In the International Herald Tribune, Vaclav Havel, Dana Nemcova, & Vaclav Maly, all signatories of Charter 77 in Czechoslovakia, have called for the Nobel Peace Prize to be given to imprisoned activist Liu Xiaobo, one of the drafters of Charter 08:
Despite Liu’s imprisonment, his ideas cannot be shackled. Charter 08 has articulated an alternative vision of China, challenging the official line that any decisions on reforms are the exclusive province of the state. It has encouraged younger Chinese to become politically active, and boldly made the case for the rule of law and constitutional multiparty democracy. And it has served as a jumping-off point for a series of conversations and essays on how to get there.
Perhaps most important, as in Czechoslovakia in the 1970s, Charter 08 has forged connections among different groups that did not exist before. Before Charter 08, “we had to live in a certain kind of separate and solitary state,” one signatory wrote. “We were not good at expressing our own personal experiences to those around us.”
Liu Xiaobo and Charter 08 are changing that, for the better.
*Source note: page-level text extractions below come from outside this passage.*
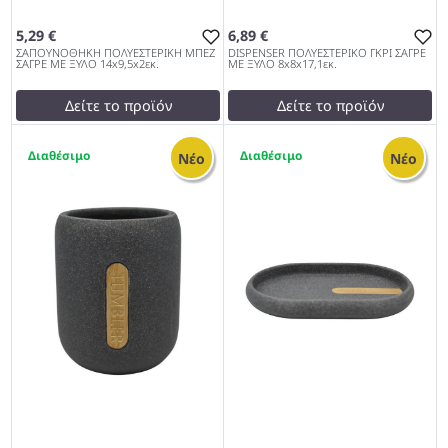
5,29 €
6,89 €
ΣΑΠΟΥΝΟΘΗΚΗ ΠΟΛΥΕΣΤΕΡΙΚΗ ΜΠΕΖ
DISPENSER ΠΟΛΥΕΣΤΕΡΙΚΟ ΓΚΡΙ ΣΑΓΡΕ
ΣΑΓΡΕ ΜΕ ΞΥΛΟ 14x9,5x2εκ.
ΜΕ ΞΥΛΟ 8x8x17,1εκ.
Δείτε το προϊόν
Δείτε το προϊόν
5,51 €
7,01 €
2
2
test
False
test
False
Νέο
Νέο
ΣΑΠΟΥΝΟΘΗΚΗ
DISPENSER ΠΟΛΥΕΣΤΕΡΙΚΟ
ΠΟΛΥΕΣΤΕΡΙΚΗ ΜΠΕΖ
ΓΚΡΙ ΣΑΓΡΕ ΜΕ ΞΥΛΟ
ΣΑΓΡΕ ΜΕ ΞΥΛΟ 14x9,5x2εκ.
8x8x17,1εκ. 962
962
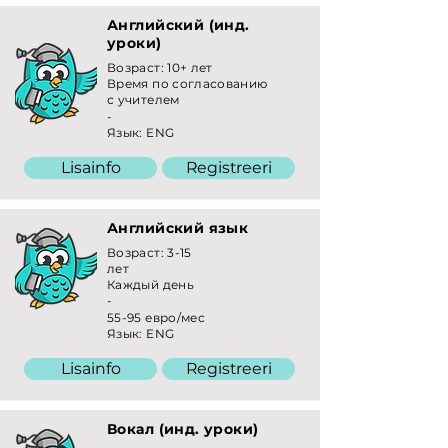
Английский (инд.
уроки)
Возраст: 10+ лет
Время по согласованию
с учителем
-
Язык: ENG
Lisainfo
Registreeri
Английский язык
Возраст: 3-15
лет
Каждый день
-
55-95 евро/мес
Язык: ENG
Lisainfo
Registreeri
Вокал (инд. уроки)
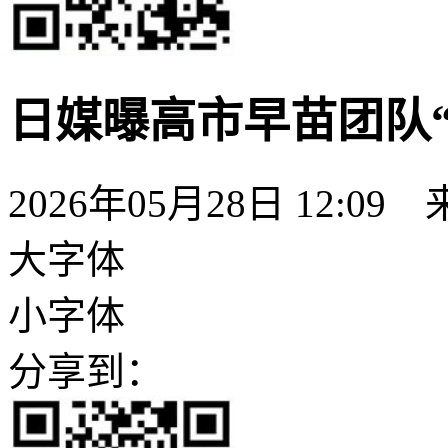
日媒曝高市早苗团队
2026年05月28日 12:09
大字体
小字体
分享到：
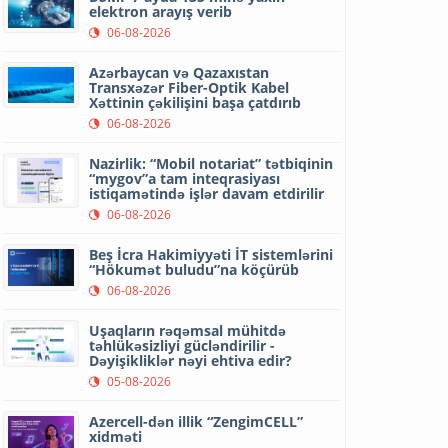
elektron arayış verib
06-08-2026
Azərbaycan və Qazaxıstan
Transxəzər Fiber-Optik Kabel
Xəttinin çəkilişini başa çatdırıb
06-08-2026
Nazirlik: “Mobil notariat” tətbiqinin
“mygov”a tam inteqrasiyası
istiqamətində işlər davam etdirilir
06-08-2026
Beş İcra Hakimiyyəti İT sistemlərini
“Hökumət buludu”na köçürüb
06-08-2026
Uşaqların rəqəmsal mühitdə
təhlükəsizliyi gücləndirilir -
Dəyişikliklər nəyi ehtiva edir?
05-08-2026
Azercell-dən illik “ZengimCELL”
xidməti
Of course, Charter 08 addresses a political milieu very different from 1970s Czechoslovakia. In its quest for economic growth, China has seemed to embrace some features far removed from traditional Communism. Especially for young, urban, educated white-collar workers, China can seem like a post-Communist country. And yet, China’s Communist Party still has lines that cannot be crossed. In spearheading the creation of Charter 08, Liu Xiaobo crossed the starkest line of all: Do not challenge the Communist Party’s monopoly on political power, and do not suggest that China’s problems — including widespread corruption, labor unrest, and rampant environmental degradation — might be connected to the lack of progress on political reform.
For making that very connection in an all too public way, Liu got more than a decade in prison.